We provide some of the world’s top researchers with unmanned vehicles for their R&D initiatives, and the U.S. Army Research Lab (ARL) is no exception! This week, we had a chance to learn how they’re using two Clearpath Huskies to field test vision-based autonomous terrain classification.

Vision-based autonomous terrain classification

The ARL is a division of the US Army. David Baran, Computer Engineer and team lead at ARL, is heading up their latest project: develop and field test a novel terrain classifier algorithm to visually identify different terrains and enable the unmanned vehicle to choose – or stay on – the optimal path.

The traditional method of labeling data points for terrain classification require that a robot’s vision system draw polygons and outlines all pixels in its field of view. This process is tedious and inefficient because the system must categorize each identified data point individually. Now, however, Baran and his team have developed a vision-based autonomous terrain classification. This new method allows the robot to observe the ground with cameras, establish associated risks, and navigate along the optimal path. “We want the robot to stay on the sidewalk or a trail instead of a potentially shorter path that leads to its goal,” explains Baran. “…instead of driving across a field and a path, the vehicle can recognize the grouped pixels representing the path and navigate to stay on it.”
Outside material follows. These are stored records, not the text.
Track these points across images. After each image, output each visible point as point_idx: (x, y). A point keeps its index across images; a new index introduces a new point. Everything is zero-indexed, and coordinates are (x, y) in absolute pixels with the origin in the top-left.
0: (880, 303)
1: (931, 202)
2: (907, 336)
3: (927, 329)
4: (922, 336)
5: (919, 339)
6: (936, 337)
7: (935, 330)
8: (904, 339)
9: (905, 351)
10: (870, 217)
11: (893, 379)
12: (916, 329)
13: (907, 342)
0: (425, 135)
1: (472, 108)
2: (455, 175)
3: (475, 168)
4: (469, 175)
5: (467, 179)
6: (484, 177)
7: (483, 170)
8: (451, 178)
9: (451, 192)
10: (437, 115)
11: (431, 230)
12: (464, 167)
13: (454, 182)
Fork in the road? No problem!

arl blog 2The ARL process uses unsupervised machine learning to make clusters for grouping similar-looking concepts in an image, and then presents the user with a large cluster of superpixels (similar regions) which can be grouped with a single label. Training these classifiers uses far less operator effort to generate training data. In other words, Husky is able to distinguish between paths, vegetation and other terrain classification with no human input. The processing is all done on-board the robot by itself.
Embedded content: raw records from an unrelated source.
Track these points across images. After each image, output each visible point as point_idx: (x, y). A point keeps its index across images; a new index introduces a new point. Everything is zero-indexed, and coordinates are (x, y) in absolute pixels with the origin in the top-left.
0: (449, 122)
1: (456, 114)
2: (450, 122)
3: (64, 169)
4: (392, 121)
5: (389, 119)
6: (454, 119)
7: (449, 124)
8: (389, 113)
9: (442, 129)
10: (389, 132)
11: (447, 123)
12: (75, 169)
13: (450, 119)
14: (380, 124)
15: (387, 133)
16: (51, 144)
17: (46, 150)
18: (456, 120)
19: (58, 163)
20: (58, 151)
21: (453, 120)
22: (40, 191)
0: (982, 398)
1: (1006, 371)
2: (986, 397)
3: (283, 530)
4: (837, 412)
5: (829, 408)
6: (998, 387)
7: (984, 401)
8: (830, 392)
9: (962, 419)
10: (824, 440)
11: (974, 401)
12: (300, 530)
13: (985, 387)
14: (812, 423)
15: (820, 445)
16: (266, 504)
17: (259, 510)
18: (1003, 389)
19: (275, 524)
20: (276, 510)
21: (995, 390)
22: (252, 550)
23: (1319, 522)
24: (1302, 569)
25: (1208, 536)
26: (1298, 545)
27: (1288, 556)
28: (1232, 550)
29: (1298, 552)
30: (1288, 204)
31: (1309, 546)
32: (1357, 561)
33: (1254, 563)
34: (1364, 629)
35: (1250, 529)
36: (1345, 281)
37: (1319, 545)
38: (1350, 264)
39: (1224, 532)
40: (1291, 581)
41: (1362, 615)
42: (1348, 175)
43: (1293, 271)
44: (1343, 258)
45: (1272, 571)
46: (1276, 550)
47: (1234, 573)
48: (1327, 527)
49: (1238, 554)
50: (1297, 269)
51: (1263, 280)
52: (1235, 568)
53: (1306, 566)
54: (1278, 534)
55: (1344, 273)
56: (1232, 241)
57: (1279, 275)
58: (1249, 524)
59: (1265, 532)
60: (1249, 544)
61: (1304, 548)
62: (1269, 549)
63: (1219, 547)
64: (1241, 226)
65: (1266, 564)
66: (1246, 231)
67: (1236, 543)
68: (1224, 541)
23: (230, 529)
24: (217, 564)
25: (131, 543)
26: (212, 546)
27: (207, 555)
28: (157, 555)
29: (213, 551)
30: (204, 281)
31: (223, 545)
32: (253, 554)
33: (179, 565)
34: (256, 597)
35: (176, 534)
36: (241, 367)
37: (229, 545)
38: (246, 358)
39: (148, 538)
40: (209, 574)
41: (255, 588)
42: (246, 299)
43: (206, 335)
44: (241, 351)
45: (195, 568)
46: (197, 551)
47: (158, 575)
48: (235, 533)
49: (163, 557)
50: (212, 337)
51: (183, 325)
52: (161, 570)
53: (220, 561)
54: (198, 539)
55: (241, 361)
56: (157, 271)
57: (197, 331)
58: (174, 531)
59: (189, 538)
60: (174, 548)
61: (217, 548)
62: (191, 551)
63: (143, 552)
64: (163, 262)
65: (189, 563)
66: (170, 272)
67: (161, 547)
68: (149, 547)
Baran’s team has two Huskies: one running the traditional training approach (which draws polygons and maps pixels), and another with the new visual terrain classification method. Using both robots simultaneously, they can test whether or not any errors in the new method of training are inconsequential.

Ready for rugged terrain

The ARL team needed a rugged mobile robot for their work, and one that could easily integrate with a variety of sensors. Husky runs ROS out of the box, so it was easy to integrate two Nano ITXes (one for navigation and autonomy, the other for vision processing), a Preslica high-resolution scientific camera, and a Velodyne laser scanner for obstacle avoidance. “The platform is rugged enough to handle on-road and off-road situations, so it’s the one we’re using to prove out our results.”